Friday, August 8, 2008

Constructing memories

My first of the memory of the Olympics is the 1960 Games from Rome. I was in Canada, near Windsor where my cousins had a summer house on Lake St. Clair. My cousin Bill and I were 11 that summer and both of us were sports nuts. (We invented a way to play baseball with just the two of us.)

I have very clear memories of watching the Games live on TV, after midnight. Part of the excitement for us, of course, was staying up really late. Of course, Wilma Rudolph, Rafer Johnson and the rest of the American team were pretty exciting, too.

The problem with these memories - vivid, very clear memories - is that they can't possibly be true. For one thing, midnight in Windsor is 6 a.m. in Rome. There probably wasn't a lot of competition at that hour. I have also read recently that the US TV networks flew film of the events to New York, where it would be edited and broadcast. I'm sure the Canadian TV network did something similar. We surely didn't see any events live.

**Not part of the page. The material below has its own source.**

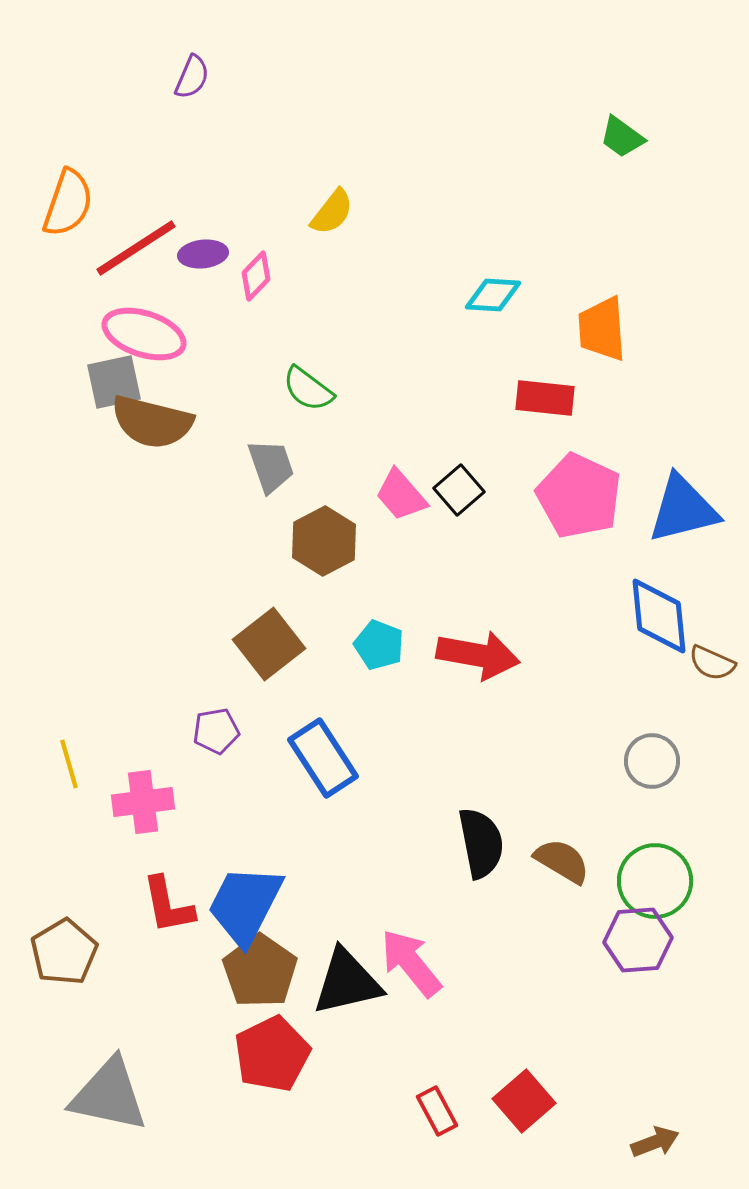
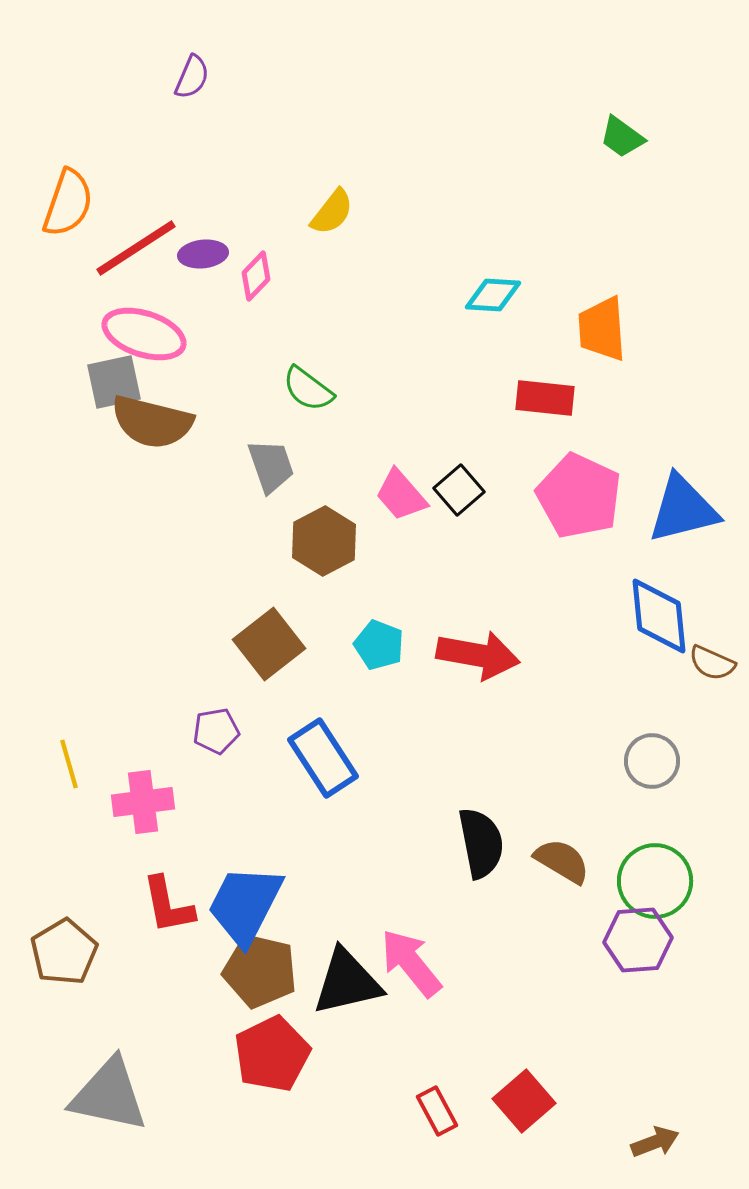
brown pentagon at (260, 971): rotated 22 degrees counterclockwise
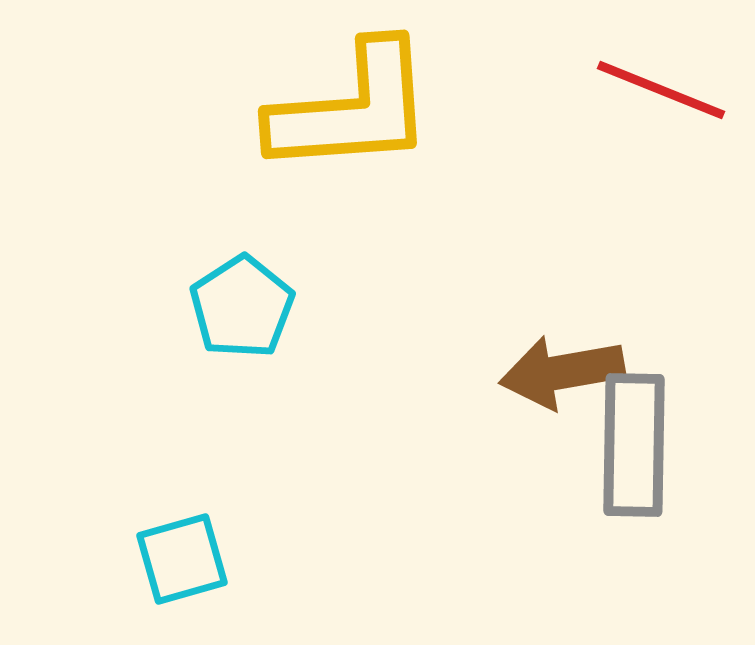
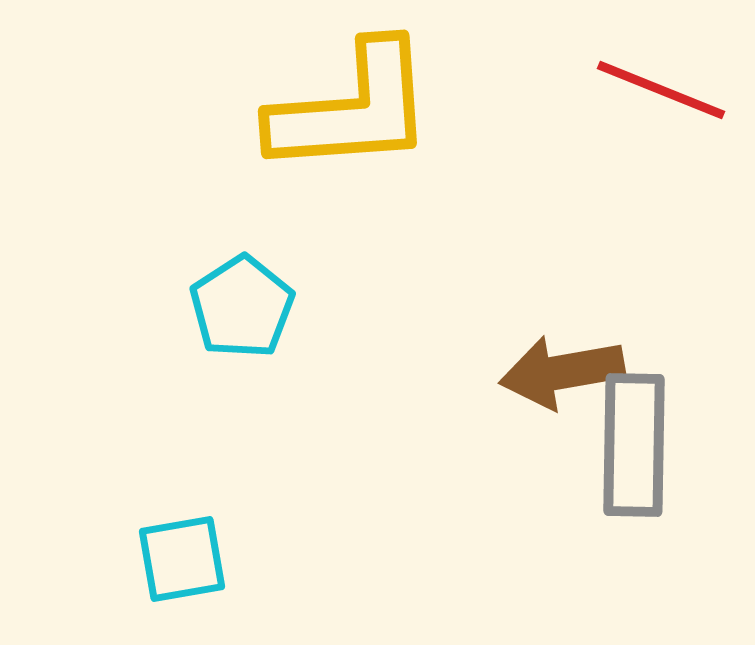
cyan square: rotated 6 degrees clockwise
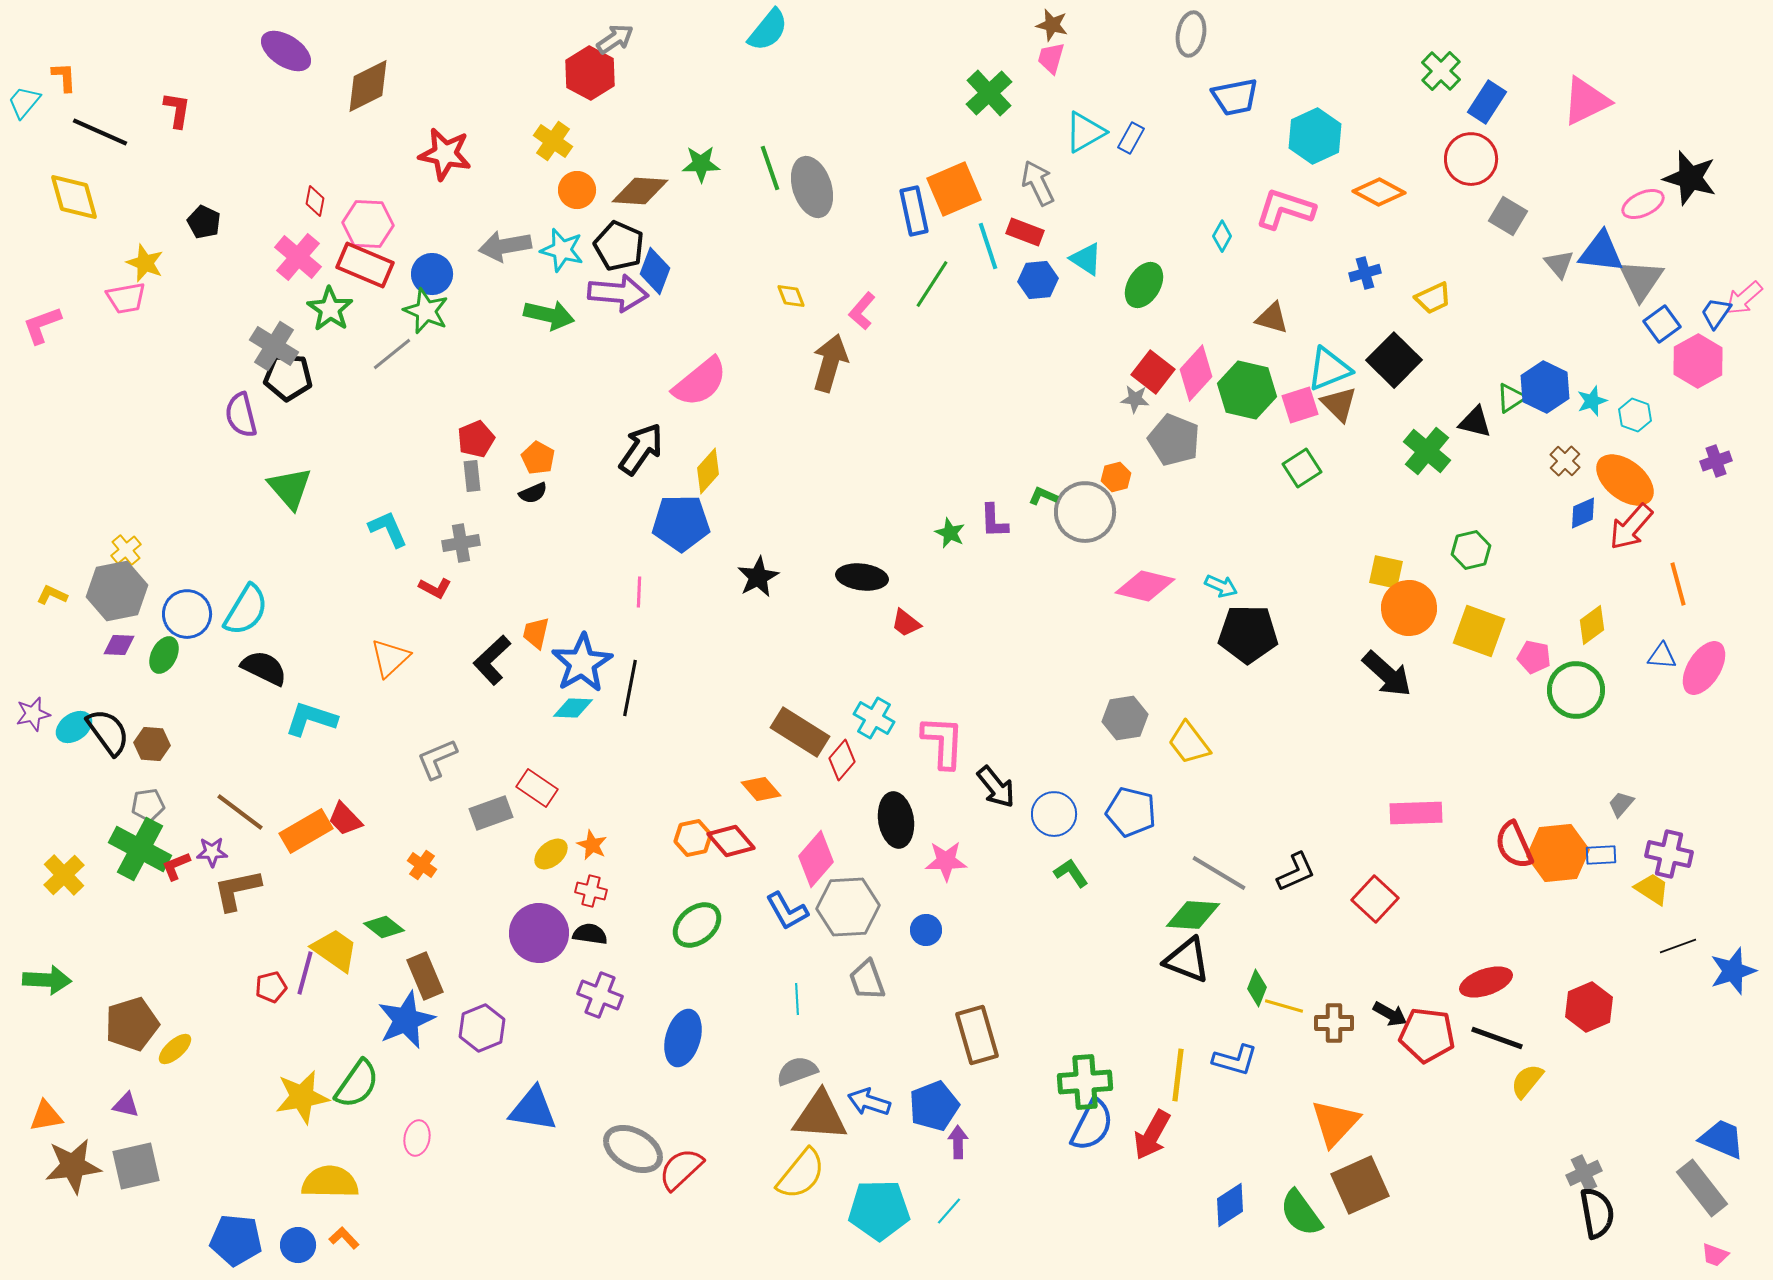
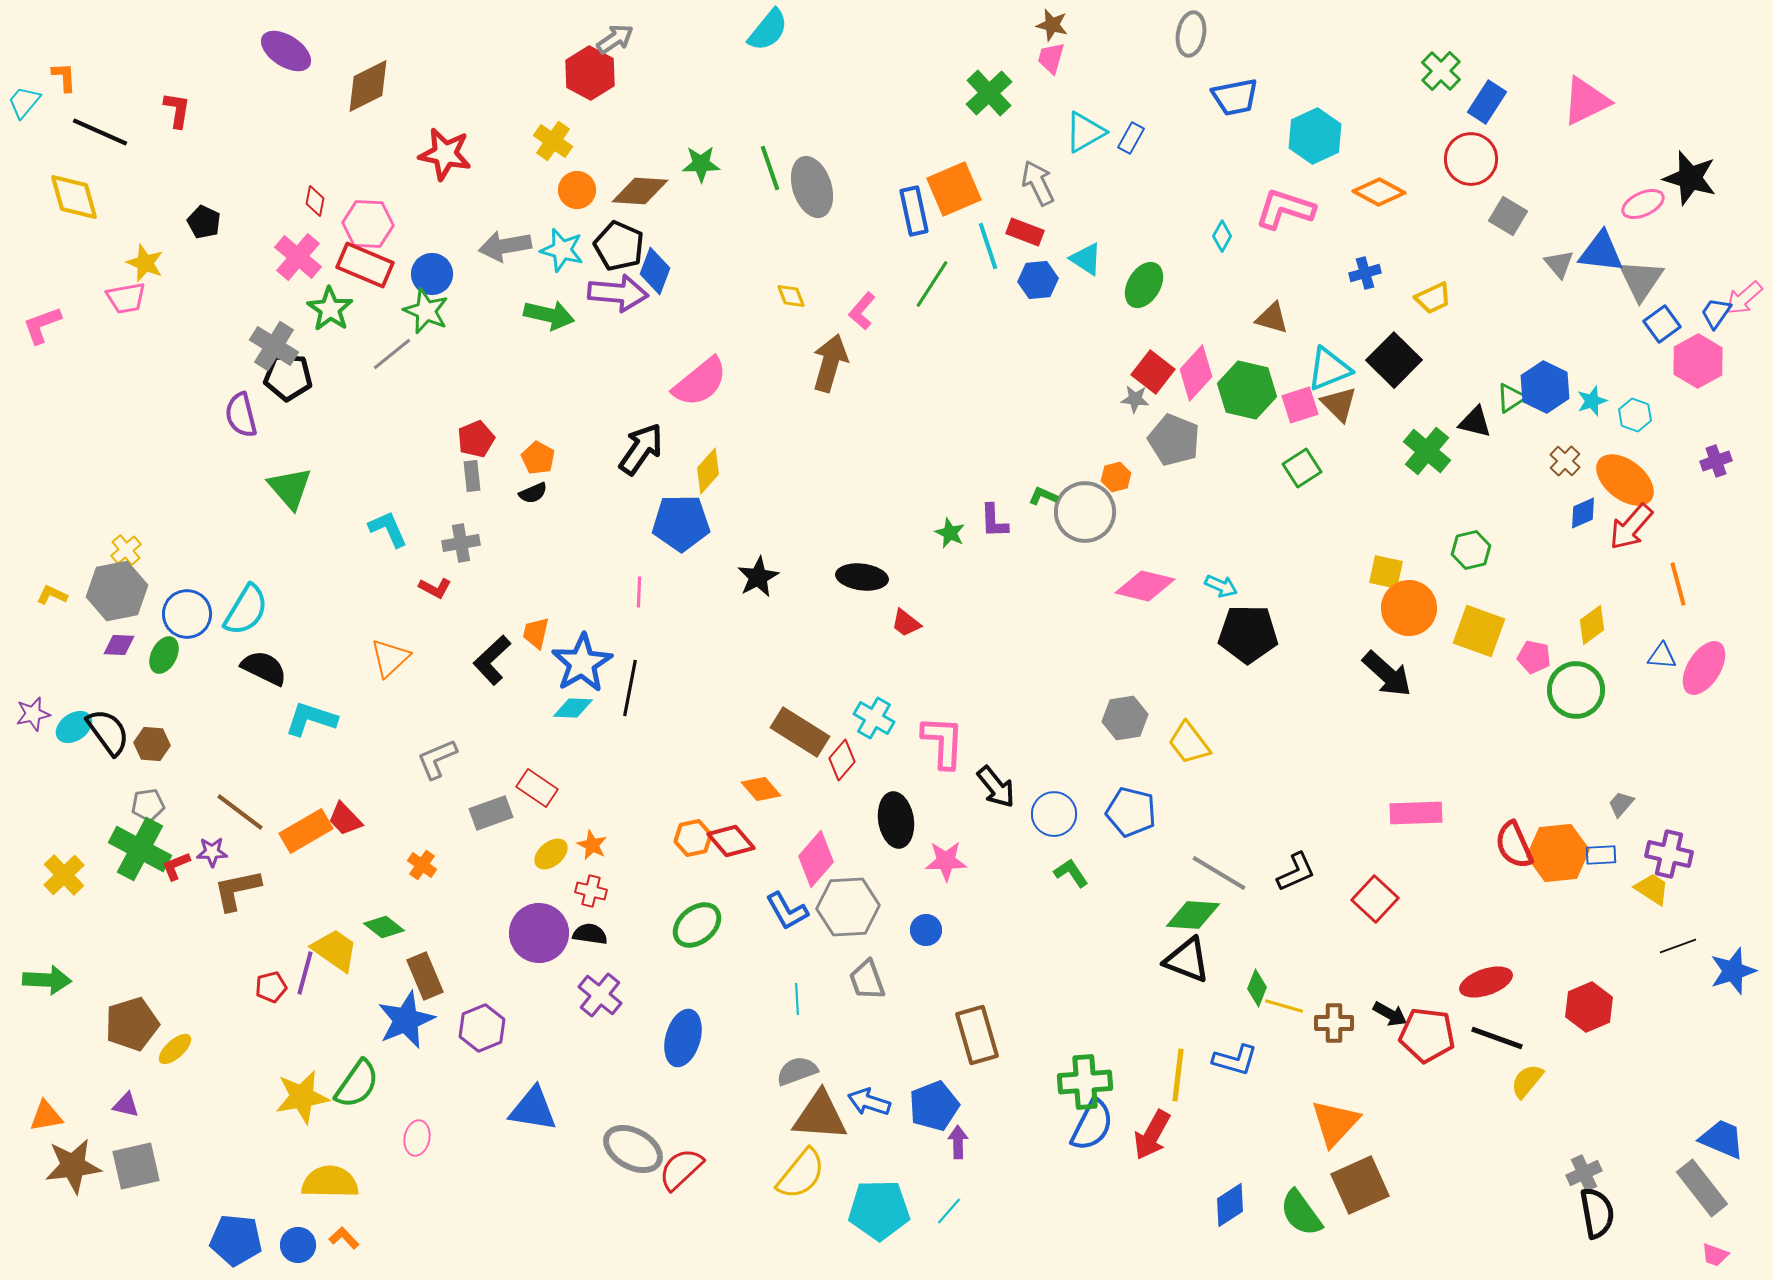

So these are constructed memories. (They're not lies - I really remember them, even though I know they didn't happen.) How do we construct such memories?

There is much truth to the memories. I did spend a lot of summer weeks at my cousin's summer home; we were sports nuts; we surely would have been excited about the Olympics; the 1960 Games were the first extensively televised in the US (and, I suppose, in Canada.) Somehow, after 48 years, the memories of the 1960 Games have become more exciting, more extreme.

Elizabeth Loftus has done a great deal of research on false memories. One of her areas of specialization has been the problem of eyewitnesses at criminal trials who remember things differently from the way they really occurred. It turns out that eyewitness testimony is trials is often wrong, though many of us think it's the best kind of evidence. Here's a link to an article she wrote about some research in which she purposely planted false memories in people's minds.

It makes little difference in the world if I remember the summer of 1960 as more exciting than it really was. It makes a big difference if a defendent is sent to prison for a crime someone else committed.